EXERCISE BRIEF: Reproduce verbatim every line of text in the material below, omitting the pictures from your answer.

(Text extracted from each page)
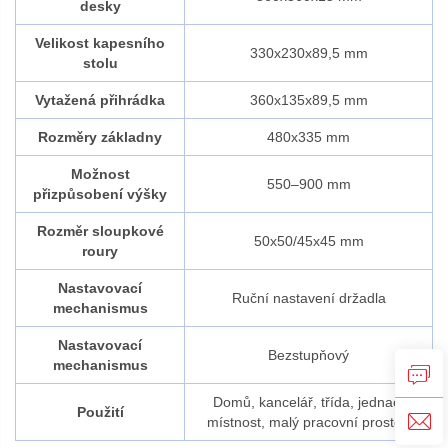
desky
Velikost kapesního
330x230x89,5 mm
stolu
Vytažená přihrádka
360x135x89,5 mm
Rozměry základny
480x335 mm
Možnost
550–900 mm
přizpůsobení výšky
Rozměr sloupkové
50x50/45x45 mm
roury
Nastavovací
Ruční nastavení držadla
mechanismus
Nastavovací
Bezstupňový
mechanismus
Domů, kancelář, třída, jednací
Použití
místnost, malý pracovní prostor.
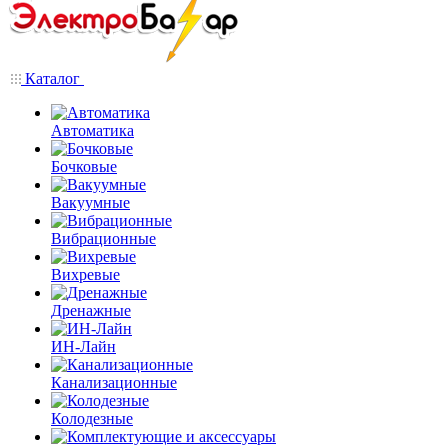
Каталог
Автоматика
Бочковые
Вакуумные
Вибрационные
Вихревые
Дренажные
ИН-Лайн
Канализационные
Колодезные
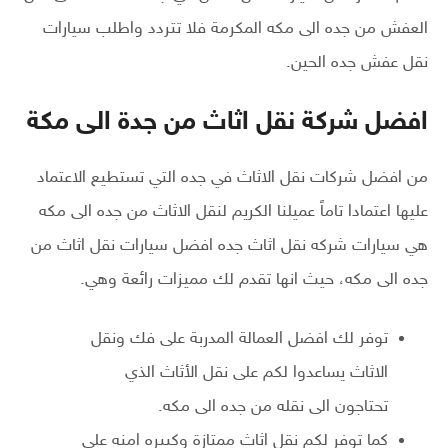
العفش من جده الى مكه المكرمة فلا تتردد واطلب سيارات
نقل عفش جده الحين.
افضل شركة نقل اثاث من جدة الى مكة
من افضل شركات نقل الاثاث في جده التي تستطيع الاعتماد
عليها اعتمادا تاماً عميلنا الكريم لنقل الاثاث من جده الى مكه
هي سيارات شركه نقل اثاث جده افضل سيارات نقل اثاث من
جده الى مكه، حيث انها تقدم لك مميزات رائعة وهي.
توفر لك افضل العمالة المدربة على فك ونقل
الاثاث يساعدوا لكم على نقل الأثاث الذي
تحتاجون الى نقله من جده الى مكه.
كما توفر لكم نقل اثاث ممتازة وكبيره امنه على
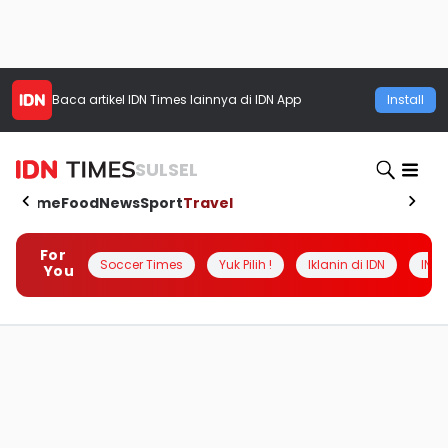
Baca artikel
IDN Times
lainnya di IDN App
Install
SULSEL
Home
Food
News
Sport
Travel
For
Soccer Times
Yuk Pilih !
Iklanin di IDN
INSI
You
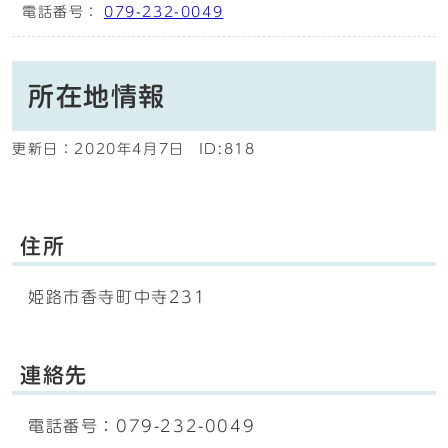
電話番号：
079-232-0049
所在地情報
更新日：
2020年4月7日
ID:818
住所
姫路市香寺町中寺231
連絡先
電話番号：079-232-0049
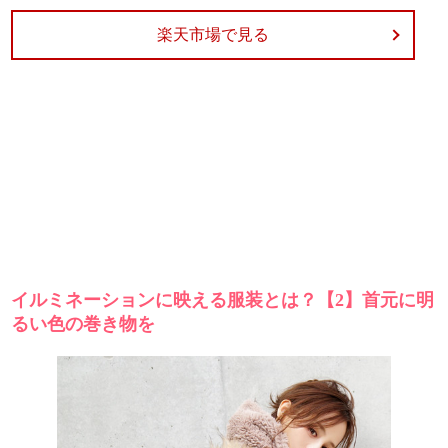
楽天市場で見る
イルミネーションに映える服装とは？【2】首元に明
るい色の巻き物を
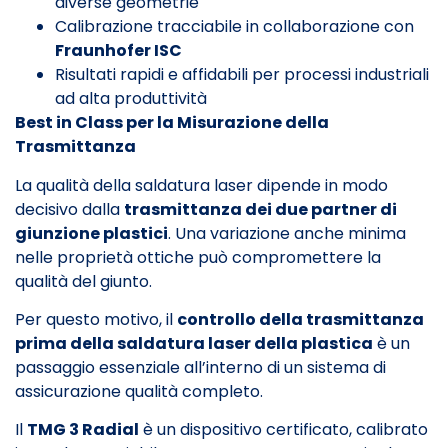
diverse geometrie
Calibrazione tracciabile in collaborazione con
Fraunhofer ISC
Risultati rapidi e affidabili per processi industriali
ad alta produttività
Best in Class per la Misurazione della
Trasmittanza
La qualità della saldatura laser dipende in modo
decisivo dalla
trasmittanza dei due partner di
giunzione plastici
. Una variazione anche minima
nelle proprietà ottiche può compromettere la
qualità del giunto.
Per questo motivo, il
controllo della trasmittanza
prima della saldatura laser della plastica
è un
passaggio essenziale all’interno di un sistema di
assicurazione qualità completo.
Il
TMG 3 Radial
è un dispositivo certificato, calibrato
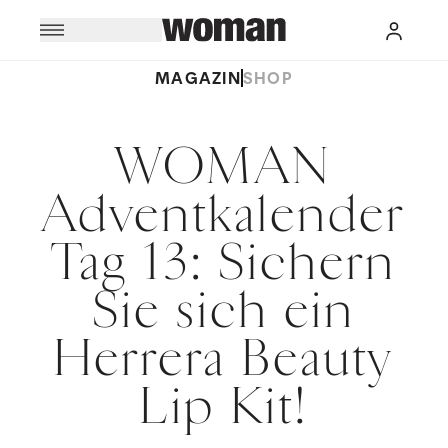
MAGAZIN
SHOP
WOMAN
Adventkalender
Tag 13: Sichern
Sie sich ein
Herrera Beauty
Lip Kit!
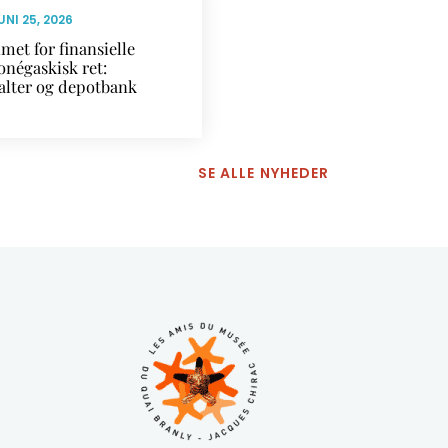
UNI 25, 2026
met for finansielle
onégaskisk ret:
alter og depotbank
SE ALLE NYHEDER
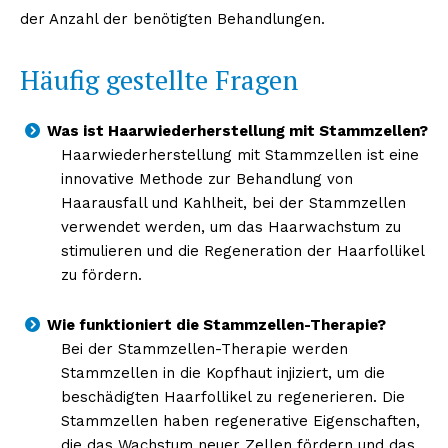
der Anzahl der benötigten Behandlungen.
Häufig gestellte Fragen
Was ist Haarwiederherstellung mit Stammzellen?
Haarwiederherstellung mit Stammzellen ist eine
innovative Methode zur Behandlung von
Haarausfall und Kahlheit, bei der Stammzellen
verwendet werden, um das Haarwachstum zu
stimulieren und die Regeneration der Haarfollikel
zu fördern.
Wie funktioniert die Stammzellen-Therapie?
Bei der Stammzellen-Therapie werden
Stammzellen in die Kopfhaut injiziert, um die
beschädigten Haarfollikel zu regenerieren. Die
Stammzellen haben regenerative Eigenschaften,
die das Wachstum neuer Zellen fördern und das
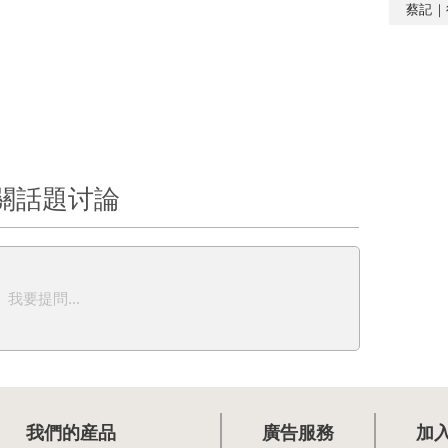
蔡記｜
關話題讨論
我要提問...
我們的産品
廣告服務
加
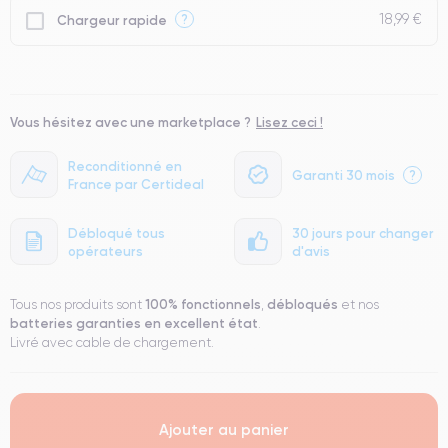
18,99 €
?
Chargeur rapide
Vous hésitez avec une marketplace ?
Lisez ceci !
Reconditionné en
Garanti 30 mois
?
France par Certideal
Débloqué tous
30 jours pour changer
opérateurs
d'avis
100% fonctionnels
débloqués
Tous nos produits sont
,
et nos
batteries garanties en excellent état
.
Livré avec cable de chargement.
Ajouter au panier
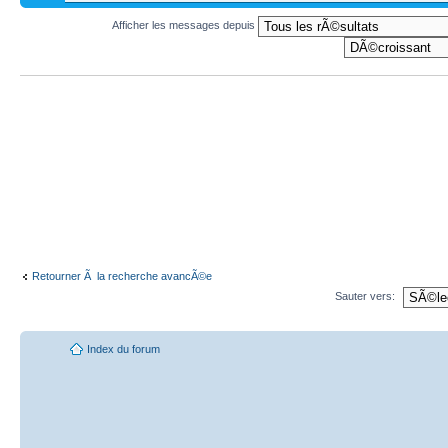
Afficher les messages depuis
Retourner Ã la recherche avancÃ©e
Sauter vers:
Index du forum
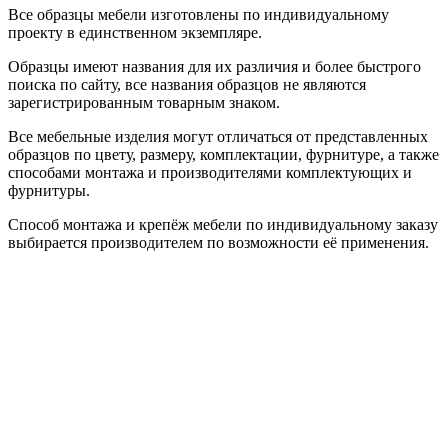
Все образцы мебели изготовлены по индивидуальному
проекту в единственном экземпляре.
Образцы имеют названия для их различия и более быстрого
поиска по сайту, все названия образцов не являются
зарегистрированным товарным знаком.
Все мебельные изделия могут отличаться от представленных
образцов по цвету, размеру, комплектации, фурнитуре, а также
способами монтажа и производителями комплектующих и
фурнитуры.
Способ монтажа и крепёж мебели по индивидуальному заказу
выбирается производителем по возможности её применения.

FINISHED EXERCISE:
desky
Velikost kapesního
330x230x89,5 mm
stolu
Vytažená přihrádka
360x135x89,5 mm
Rozměry základny
480x335 mm
Možnost
550–900 mm
přizpůsobení výšky
Rozměr sloupkové
50x50/45x45 mm
roury
Nastavovací
Ruční nastavení držadla
mechanismus
Nastavovací
Bezstupňový
mechanismus
Domů, kancelář, třída, jednací
Použití
místnost, malý pracovní prostor.
Каталог
Автоматика
Бочковые
Вакуумные
Вибрационные
Вихревые
Дренажные
ИН-Лайн
Канализационные
Колодезные
العفش من جده الى مكه المكرمة فلا تتردد واطلب سيارات
نقل عفش جده الحين.
افضل شركة نقل اثاث من جدة الى مكة
من افضل شركات نقل الاثاث في جده التي تستطيع الاعتماد
عليها اعتمادا تاماً عميلنا الكريم لنقل الاثاث من جده الى مكه
هي سيارات شركه نقل اثاث جده افضل سيارات نقل اثاث من
جده الى مكه، حيث انها تقدم لك مميزات رائعة وهي.
توفر لك افضل العمالة المدربة على فك ونقل
الاثاث يساعدوا لكم على نقل الأثاث الذي
تحتاجون الى نقله من جده الى مكه.
كما توفر لكم نقل اثاث ممتازة وكبيره امنه على
Baca artikel
IDN Times
lainnya di IDN App
Install
SULSEL
Home
Food
News
Sport
Travel
For
Soccer Times
Yuk Pilih !
Iklanin di IDN
INSI
You
電話番号：
079-232-0049
所在地情報
更新日：
2020年4月7日
ID:818
住所
姫路市香寺町中寺231
連絡先
電話番号：079-232-0049
楽天市場で見る
イルミネーションに映える服装とは？【2】首元に明
るい色の巻き物を
diverse geometrie
Calibrazione tracciabile in collaborazione con
Fraunhofer ISC
Risultati rapidi e affidabili per processi industriali
ad alta produttività
Best in Class per la Misurazione della
Trasmittanza
La qualità della saldatura laser dipende in modo
decisivo dalla
trasmittanza dei due partner di
giunzione plastici
. Una variazione anche minima
nelle proprietà ottiche può compromettere la
qualità del giunto.
Per questo motivo, il
controllo della trasmittanza
prima della saldatura laser della plastica
è un
passaggio essenziale all’interno di un sistema di
assicurazione qualità completo.
Il
TMG 3 Radial
è un dispositivo certificato, calibrato
MAGAZIN
SHOP
WOMAN
Adventkalender
Tag 13: Sichern
Sie sich ein
Herrera Beauty
Lip Kit!
UNI 25, 2026
met for finansielle
onégaskisk ret:
alter og depotbank
SE ALLE NYHEDER
der Anzahl der benötigten Behandlungen.
Häufig gestellte Fragen
Was ist Haarwiederherstellung mit Stammzellen?
Haarwiederherstellung mit Stammzellen ist eine
innovative Methode zur Behandlung von
Haarausfall und Kahlheit, bei der Stammzellen
verwendet werden, um das Haarwachstum zu
stimulieren und die Regeneration der Haarfollikel
zu fördern.
Wie funktioniert die Stammzellen-Therapie?
Bei der Stammzellen-Therapie werden
Stammzellen in die Kopfhaut injiziert, um die
beschädigten Haarfollikel zu regenerieren. Die
Stammzellen haben regenerative Eigenschaften,
die das Wachstum neuer Zellen fördern und das
蔡記｜
關話題讨論
我要提問...
我們的産品
廣告服務
加
18,99 €
?
Chargeur rapide
Vous hésitez avec une marketplace ?
Lisez ceci !
Reconditionné en
Garanti 30 mois
?
France par Certideal
Débloqué tous
30 jours pour changer
opérateurs
d'avis
100% fonctionnels
débloqués
Tous nos produits sont
,
et nos
batteries garanties en excellent état
.
Livré avec cable de chargement.
Ajouter au panier
Afficher les messages depuis
Retourner Ã la recherche avancÃ©e
Sauter vers:
Index du forum
Все образцы мебели изготовлены по индивидуальному
проекту в единственном экземпляре.
Образцы имеют названия для их различия и более быстрого
поиска по сайту, все названия образцов не являются
зарегистрированным товарным знаком.
Все мебельные изделия могут отличаться от представленных
образцов по цвету, размеру, комплектации, фурнитуре, а также
способами монтажа и производителями комплектующих и
фурнитуры.
Способ монтажа и крепёж мебели по индивидуальному заказу
выбирается производителем по возможности её применения.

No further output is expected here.